Para terminar, L., te quiero dar las gracias. Por lo que he aprendido junto a ti, por lo que me has enseñado acerca de la voluntad y el cariño. De la importancia del contacto y la honradez en el asalto. No sabes cuánto lamento no seguir escuchándote. No sabes cuánto lo siento, también por tus padres. Esta es mi manera de decírtelo. Con ellos seguiré trabajando, al menos un día más. A ti, sólo puedo ofrecerte, desde el mayor de los respetos, mi trabajo. Mi profesión y mis palabras. Seguiremos adelante por ti, en tu honor, en tu recuerdo.
Estimada L., descansa en paz.
Gracias Marco. Me conmueve tu texto, tanta realidad, tanta verdad… Y qué afortunado todas aquellas personas que te tienen cerca.
Gracias a ti por leer, Marta. Sin duda el afortunado siempre soy yo, y el aprendiz. Intento responsabilizarme de mi papel y espero que eso tenga algún efecto. Por lo que veo, si has llegado hasta aquí, en algo ayuda. 🙂 Un abrazo!
Hola Marco.Recordo perfectament quan feies primer de TO i vas explicar que venies de químiques!! La diversitat de perfils d’estudiants sempre ha estat present a TO però aportaves una il.lusió i maduresa que perduren.Tot el teu recorregut en la teràpia ocupacional en àmbits diversos veig que ha permès la mateixa maduresa personal.Desitjo que aquesta honestetat i il.lusió que transmets amb una professionalitat impecable continui tant a nivell de la pràctica clínica com a nivell acadèmic,a través del doctorat. Segur que és el millor homenatje a L i J i tants altres.Molta sort!

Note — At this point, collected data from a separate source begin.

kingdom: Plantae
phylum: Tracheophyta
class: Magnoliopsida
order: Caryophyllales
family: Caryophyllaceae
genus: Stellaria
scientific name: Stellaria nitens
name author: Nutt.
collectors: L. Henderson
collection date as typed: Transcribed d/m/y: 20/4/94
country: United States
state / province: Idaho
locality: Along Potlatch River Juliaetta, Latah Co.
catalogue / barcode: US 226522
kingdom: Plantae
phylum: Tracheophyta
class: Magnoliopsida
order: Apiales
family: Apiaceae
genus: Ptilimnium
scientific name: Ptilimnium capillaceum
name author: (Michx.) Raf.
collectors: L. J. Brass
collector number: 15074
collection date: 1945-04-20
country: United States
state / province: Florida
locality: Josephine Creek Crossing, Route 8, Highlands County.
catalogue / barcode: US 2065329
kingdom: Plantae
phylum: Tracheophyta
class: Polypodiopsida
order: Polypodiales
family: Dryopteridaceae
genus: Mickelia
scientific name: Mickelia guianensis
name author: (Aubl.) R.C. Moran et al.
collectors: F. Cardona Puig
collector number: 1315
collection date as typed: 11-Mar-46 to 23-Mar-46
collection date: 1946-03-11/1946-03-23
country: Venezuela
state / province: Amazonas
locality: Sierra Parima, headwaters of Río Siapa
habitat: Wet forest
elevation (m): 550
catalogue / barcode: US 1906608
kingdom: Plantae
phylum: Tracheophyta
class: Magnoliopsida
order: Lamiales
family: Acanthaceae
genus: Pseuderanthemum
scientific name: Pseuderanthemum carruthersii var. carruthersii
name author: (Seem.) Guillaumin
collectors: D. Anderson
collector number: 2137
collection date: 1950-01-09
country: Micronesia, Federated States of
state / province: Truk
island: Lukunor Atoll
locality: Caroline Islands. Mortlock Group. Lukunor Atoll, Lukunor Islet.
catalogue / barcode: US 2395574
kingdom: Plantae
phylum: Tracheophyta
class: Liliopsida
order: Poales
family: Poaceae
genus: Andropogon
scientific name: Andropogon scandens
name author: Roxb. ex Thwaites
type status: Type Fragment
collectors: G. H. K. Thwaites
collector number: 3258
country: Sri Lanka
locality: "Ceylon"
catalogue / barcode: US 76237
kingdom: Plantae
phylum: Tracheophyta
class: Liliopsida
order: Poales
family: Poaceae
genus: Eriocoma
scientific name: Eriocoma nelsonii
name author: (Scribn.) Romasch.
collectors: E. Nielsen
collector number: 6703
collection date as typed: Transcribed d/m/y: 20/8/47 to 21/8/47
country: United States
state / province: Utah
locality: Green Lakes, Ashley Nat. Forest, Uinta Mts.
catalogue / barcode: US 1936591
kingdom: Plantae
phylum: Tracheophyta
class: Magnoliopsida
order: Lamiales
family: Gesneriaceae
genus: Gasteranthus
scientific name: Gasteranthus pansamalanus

Gràcies a tu per les teves paraules. Sens dubte, aquesta és una nova etapa que espero pugui aportar un significat més enllà de allò personal a la meva professió. Al cap i a la fi, el que resta sempre és això: la narració de les persones que tens la sort d’acompanyar, la seva petjada. Aquesta transmisió de veritat i coneixement. Espero estar a la alçada. De nou, gràcies per llegir. Una abraçada (siguis qui siguis, estimat/de anònim!)